LE FIL

Le vin à la ville

Pauline Lair réinvente la profession de négoce

Vendredi 23 avril 2021 par Patrick Touchais

 Faute de salons, Pauline Lair a ouvert une boutique éphémère à Angers pour présenter ses premiers vins.
Faute de salons, Pauline Lair a ouvert une boutique éphémère à Angers pour présenter ses premiers vins. - crédit photo : Patrick Touchais
Pauline Lair a créé son entreprise de négoce-vinificateur l’an passé. En attendant l’ouverture de son chai urbain à Angers, et la tenue de salons pro, elle a ouvert une boutique éphémère.

Au départ j’avais envie de reprendre un domaine, mais ça ne s’est pas fait. En même temps, face aux aléas climatiques, je me disais, qu’un domaine devait être adossé à un négoce. Et, j’ai découvert à l’étranger le concept de chai urbain. Je me suis lancée”. Courant 2020, malgré la crise sanitaire, Pauline Lair n’a pas été découragée par l’ambiance plombante du moment, et a créé son “négoce artisanal” à Angers, baptisé “1006, vins de Loire”. 1 006, comme la longueur de la Loire en kilomètres.

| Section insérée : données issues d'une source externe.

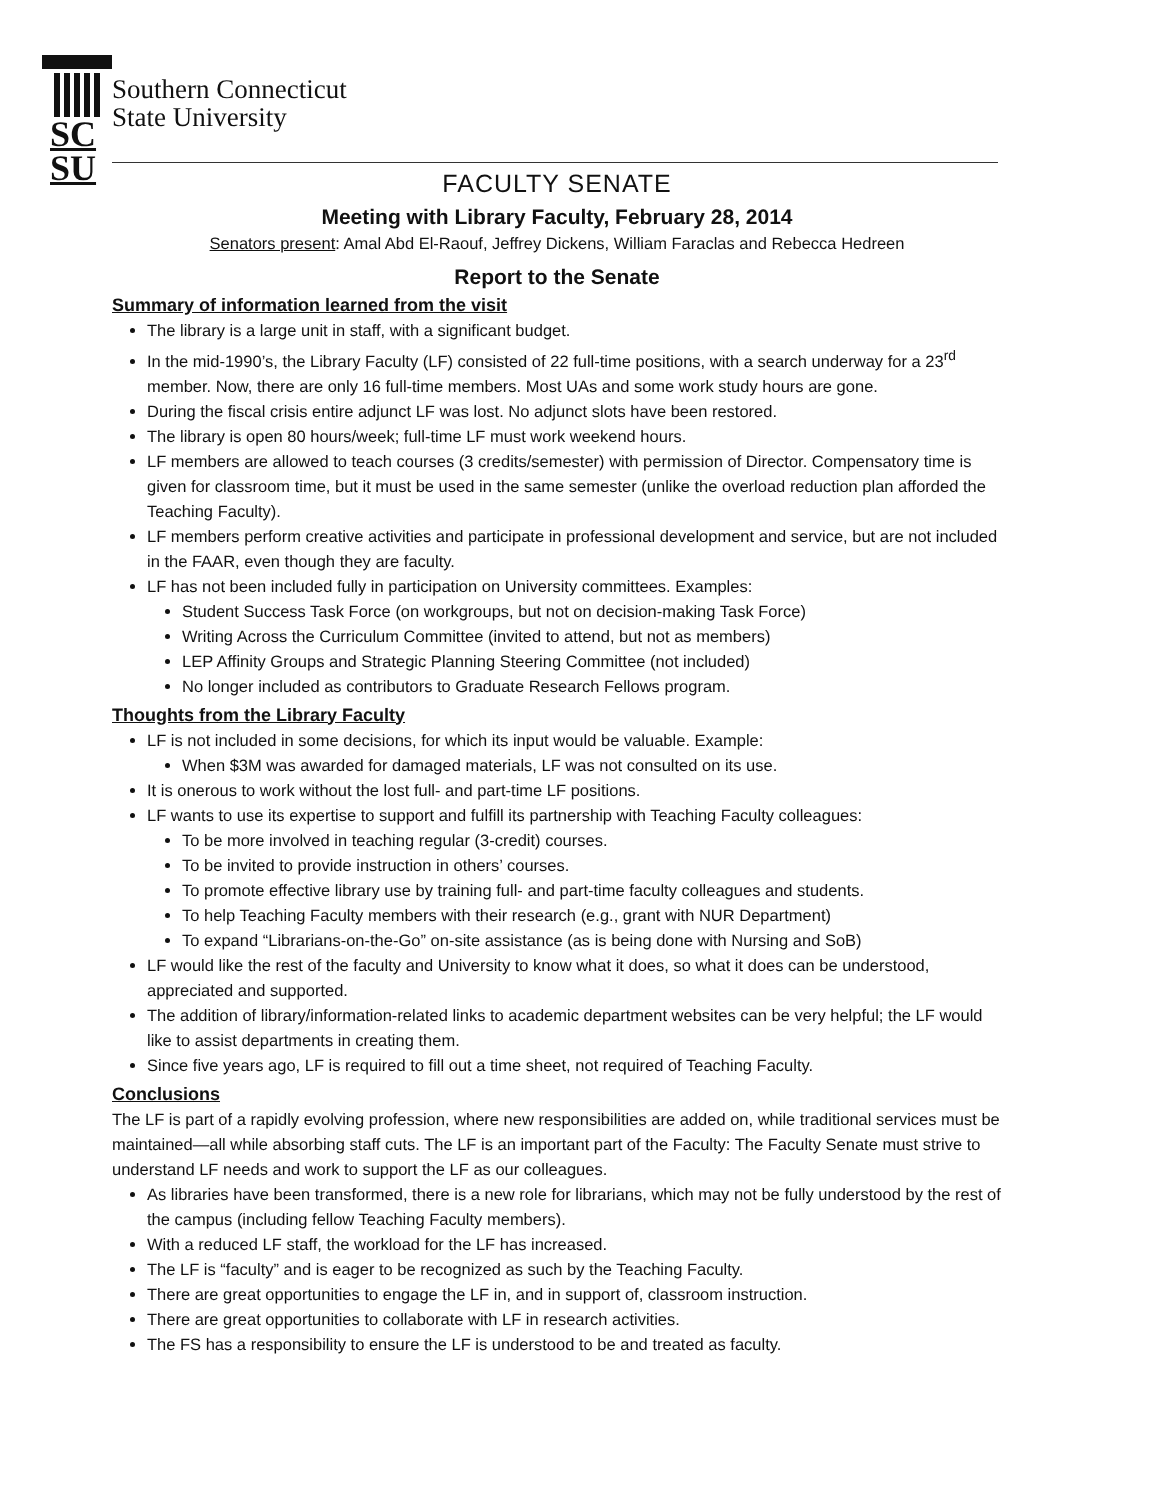SC
SU
Southern Connecticut
State University
FACULTY SENATE
Meeting with Library Faculty, February 28, 2014
Senators present: Amal Abd El-Raouf, Jeffrey Dickens, William Faraclas and Rebecca Hedreen
Report to the Senate
Summary of information learned from the visit
The library is a large unit in staff, with a significant budget.
In the mid-1990’s, the Library Faculty (LF) consisted of 22 full-time positions, with a search underway for a 23<sup>rd</sup> member. Now, there are only 16 full-time members. Most UAs and some work study hours are gone.
During the fiscal crisis entire adjunct LF was lost. No adjunct slots have been restored.
The library is open 80 hours/week; full-time LF must work weekend hours.
LF members are allowed to teach courses (3 credits/semester) with permission of Director. Compensatory time is given for classroom time, but it must be used in the same semester (unlike the overload reduction plan afforded the Teaching Faculty).
LF members perform creative activities and participate in professional development and service, but are not included in the FAAR, even though they are faculty.
LF has not been included fully in participation on University committees. Examples:
Student Success Task Force (on workgroups, but not on decision-making Task Force)
Writing Across the Curriculum Committee (invited to attend, but not as members)
LEP Affinity Groups and Strategic Planning Steering Committee (not included)
No longer included as contributors to Graduate Research Fellows program.
Thoughts from the Library Faculty
LF is not included in some decisions, for which its input would be valuable. Example:
When $3M was awarded for damaged materials, LF was not consulted on its use.
It is onerous to work without the lost full- and part-time LF positions.
LF wants to use its expertise to support and fulfill its partnership with Teaching Faculty colleagues:
To be more involved in teaching regular (3-credit) courses.
To be invited to provide instruction in others’ courses.
To promote effective library use by training full- and part-time faculty colleagues and students.
To help Teaching Faculty members with their research (e.g., grant with NUR Department)
To expand “Librarians-on-the-Go” on-site assistance (as is being done with Nursing and SoB)
LF would like the rest of the faculty and University to know what it does, so what it does can be understood, appreciated and supported.
The addition of library/information-related links to academic department websites can be very helpful; the LF would like to assist departments in creating them.
Since five years ago, LF is required to fill out a time sheet, not required of Teaching Faculty.
Conclusions
The LF is part of a rapidly evolving profession, where new responsibilities are added on, while traditional services must be maintained—all while absorbing staff cuts. The LF is an important part of the Faculty: The Faculty Senate must strive to understand LF needs and work to support the LF as our colleagues.
As libraries have been transformed, there is a new role for librarians, which may not be fully understood by the rest of the campus (including fellow Teaching Faculty members).
With a reduced LF staff, the workload for the LF has increased.
The LF is “faculty” and is eager to be recognized as such by the Teaching Faculty.
There are great opportunities to engage the LF in, and in support of, classroom instruction.
There are great opportunities to collaborate with LF in research activities.
The FS has a responsibility to ensure the LF is understood to be and treated as faculty.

Diplômée d’une école de commerce, puis titulaire d’un master en vin et spiritueux, complétée par un BPREA décroché en 2017, Pauline Lair a bâti son parcours à travers des expériences variées : dans un petit domaine en Nouvelle-Zélande, chez Castel au service export, puis dans un domaine en Anjou.

Cépages du coin

Dans sa nouvelle activité, elle a décidé de travailler le segment des vins de cépage typiques de la Loire (sauvignon, gamay, grolleau, chenin, cabernet franc, melon) en achetant des raisins bio chez des “vignerons-partenaires” tout au long du fleuve, qu’elle vinifie elle-même en méthode naturelle, avec “juste ce qu’il faut de SO2 pour des vins droits”. Elle a travaillé, avec les vignerons, les cuves de 2020 dans les domaines, faute de locaux, toujours en travaux.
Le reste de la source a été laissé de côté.